Предстоящий разбор полетов уже бодрил меня. Множество вопросов вертелось на языке: почему? как случилось? как смел? Так ли она хороша в постели, как в этом саду? Сопротивлялась ли совращению? Не пошлая мужская ревность душила меня, а благородное негодование за поруганную честь - дочери... Ну, или сестры... С одной стороны я его понимал: в его возрасте за подобные удовольствия надо платить, а это само за тобой бегает. Не отстает ни на шаг. Вертится. Ах, я и сам виноват. Надо было меры принять, пока зло еще зелено. Все же его вина очевидней моей, и расплаты ему не избежать. Так пусть же настигнет его правосудие или возмездие, что - как сказал мне один монах - не всякий раз на весах Судии одно и то же.
Он встал, жалко дрожа. Руки тряслись, губы прыгали. Нижняя челюсть, на которую приходилась большая часть бороды, непрерывно двигалась. Он, наконец, унял пляску зубов и объяснил через силу, обретя язык: вышло, мол, неумышленно. И склонил повинную голову, побуждая верить его скупой слезе.
- Собирай свои вещи, - сказал я. - Увязывай скарб.

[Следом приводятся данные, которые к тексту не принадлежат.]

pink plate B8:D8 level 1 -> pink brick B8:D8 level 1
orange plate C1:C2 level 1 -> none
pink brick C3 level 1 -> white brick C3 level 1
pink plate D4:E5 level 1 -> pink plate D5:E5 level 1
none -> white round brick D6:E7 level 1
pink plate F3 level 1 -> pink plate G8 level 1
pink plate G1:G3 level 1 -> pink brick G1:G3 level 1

Мне было безразлично, куда он пойдет, и есть ли у него в этом городе другая жилплощадь.
Я вышел из флигеля. Бросил сук. Не знаю, сколько времени заняла вся эта сцена. Но небо успело частично очиститься. Облако, похожее на распустивший крылья фрегат, брало абордажем мотыгинскую пожарную каланчу, неприступную с суши. Сад подставлял солнцу свои яблоки. Центральное древо, дрожа (не садовниково ли тремоло передалось?) сбросило наземь созревший плод.
Моя экс-девица тянулась к его запретным плодам. Леший, в ужасе вздымая руки, пытался преградить ей путь. Да чёрт с ней, жиголо. Поздно теперь. Пусть жрёт.
Облако перестроилось, изменив угол атаки. Невзятая каланча надменно довлела себе. Стая ворон спустилась с пустых небес и шумно расселась в ветвях и на крыше флигеля. Глава кочевья разместился на печной трубе. Убедившись, что всё с Варварой в порядке, я снова вошел внутрь.
Ее соблазнитель все еще стоял между столом и кроватью, с места не сошел за то время, что был предоставлен себе. Потирая лицо, морща лоб. Что-то в бороду бормоча. Ведьму, кажется, поминал. Глаза его были мутны, но не от слез раскаяния. Смертельная тоска, от которой сводило скулы, читалась в его глазах.
- Давай поторапливайся, - сказал я.
- Я вам не игрушка в ваших руках, - с мукой в голосе произнес он.
Я ногой подвинул ему табуретку, на которой лежал его синий френч. Он его в руки взял, внимательно рассмотрел в просвете окна, надел. Ухватился за сапоги.
- Нет, брюки сначала, - подсказал ему я.